ANH-USA has filed three lawsuits against the FDA in recent weeks. In each case, we have been joined as plaintiffs by dietary supplement formulators Durk Pearson and Sandy Shaw and the Coalition to End FDA and FTC Censorship. We are being represented by the law firm of Emord & Associates.
Two of the lawsuits are concerned with the refusal of the FDA to allow what are known as “qualified health claims”. The FDA does not like “qualified health claims”. In order to make any health claims, the FDA wants a food or supplement to be treated just like a drug and thus have to comply with the full drug approval process.

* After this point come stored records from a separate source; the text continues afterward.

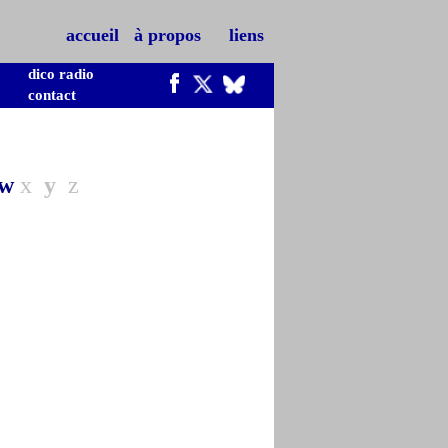
accueil
à propos
liens
dico radio
contact
w
x
y
z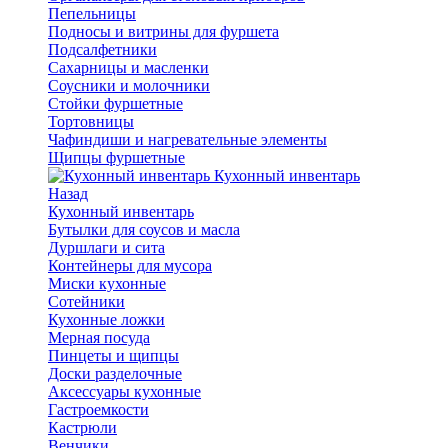
Пепельницы
Подносы и витрины для фуршета
Подсалфетники
Сахарницы и масленки
Соусники и молочники
Стойки фуршетные
Тортовницы
Чафиндиши и нагревательные элементы
Щипцы фуршетные
Кухонный инвентарь
Назад
Кухонный инвентарь
Бутылки для соусов и масла
Дуршлаги и сита
Контейнеры для мусора
Миски кухонные
Сотейники
Кухонные ложки
Мерная посуда
Пинцеты и щипцы
Доски разделочные
Аксессуары кухонные
Гастроемкости
Кастрюли
Венчики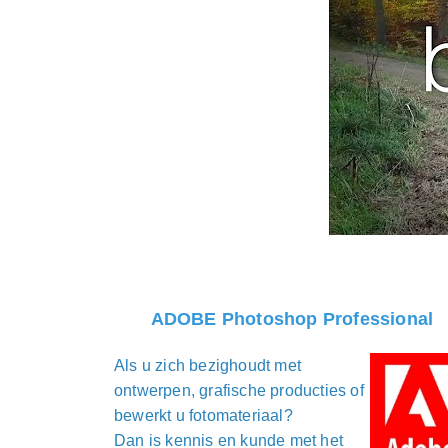
ADOBE Photoshop Professional
Als u zich bezighoudt met
ontwerpen, grafische producties of
bewerkt u fotomateriaal?
Dan is kennis en kunde met het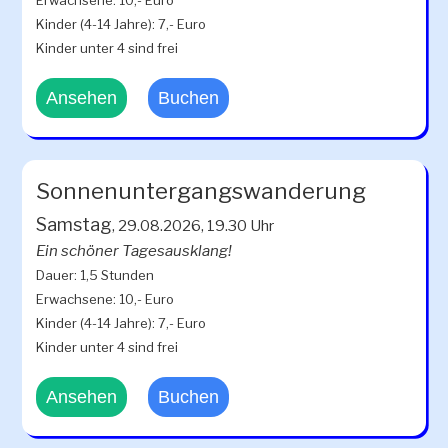
Erwachsene: 10,- Euro
Kinder (4-14 Jahre): 7,- Euro
Kinder unter 4 sind frei
Ansehen
Buchen
Sonnenuntergangswanderung
Samstag
, 29.08.2026, 19.30 Uhr
Ein schöner Tagesausklang!
Dauer: 1,5 Stunden
Erwachsene: 10,- Euro
Kinder (4-14 Jahre): 7,- Euro
Kinder unter 4 sind frei
Ansehen
Buchen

Of course, the FDA realizes that the drug approval process is the great “Catch 22” of American medicine. The drug approval process can cost as much as a billion dollars. Drug companies are willing to pay this because they are seeking approval of non-natural, new to nature and the human body substances that can be patented. It is the patent protection which makes it possible to spend a billion dollars for approval and still hope to make a profit. Who would spend a billion dollars getting a food or supplement approved, knowing that anyone could take advantage of the approval to produce and sell it?
The Food and Drug Administration knows all this very well. Why then does it insist that food and dietary supplements, in some cases consumed by people for thousands of years, be treated just like brand new and potentially very toxic drugs? The short answer is that the Agency wants the money it gets from the approval process. Since the Agency knows that drug companies can and will pay the fees, the Agency favors drugs. Once drugs have been approved, the Agency does not want to see competition for the drugs coming from food or supplements. In this case, the drug companies not only get the patent protection. They get FDA protection too, and the Agency doesn’t mind bending the law to provide that protection.
In 1999, attorney Jonathan Emord, representing Durk Pearson and Sandy Shaw, Dr Julian Whitaker, and us (under our original name, The American Preventive Medicine Association) as well as others, filed suit against the FDA to demand that the Agency allow food or supplement producers to cite respected scientific research about their products. Because the science was not as conclusive as full scale drug trials (which themselves are often far from conclusive), these were called “qualified claims”. The suit specifically petitioned the FDA to be able to make qualified claims about the superiority of Folate in supplement form for preventing neural tube defects in infants and omega 3 fatty acids role in reducing heart disease, among others. A federal appeals court ruled for us and against the FDA. This was followed up by another lawsuit in 2002 (Whitaker v Thompson) where the court again ruled in favor of allowing qualified claims.
Despite these clear court decisions, the FDA has refused to allow a real regime of qualified health claims. It has acted as if it were above the law. This past June, the Agency denied multiple selenium and vitamin C and E claims relating to cancer and weakened others to the vanishing point. Two of the new lawsuits seek to reverse this and bring the Agency back into compliance with the law.
The third lawsuit challenges the draconian FDA ruling that a company keeping inadequate records, as decided by the FDA, is automatically selling “adulterated” product even though the product may pose no risk of illness or injury. As noted above, the FDA twists terms such as “adulterated” and “misbranded” to mean whatever the Agency arbitrarily decides, and only the legal system can bring this rogue Agency back into compliance with the law.
As Gretchen DuBeau, ANH-USA Executive Director said about these lawsuits, “The FDA should want to help inform the public about the science behind good food and supplements, not forbid free speech about science in defiance of the US law and our Constitution. It should also do its job of protecting the public from truly adulterated food, not just pursue a vendetta against natural foods and products.”
We will of course keep you posted as these lawsuits proceed.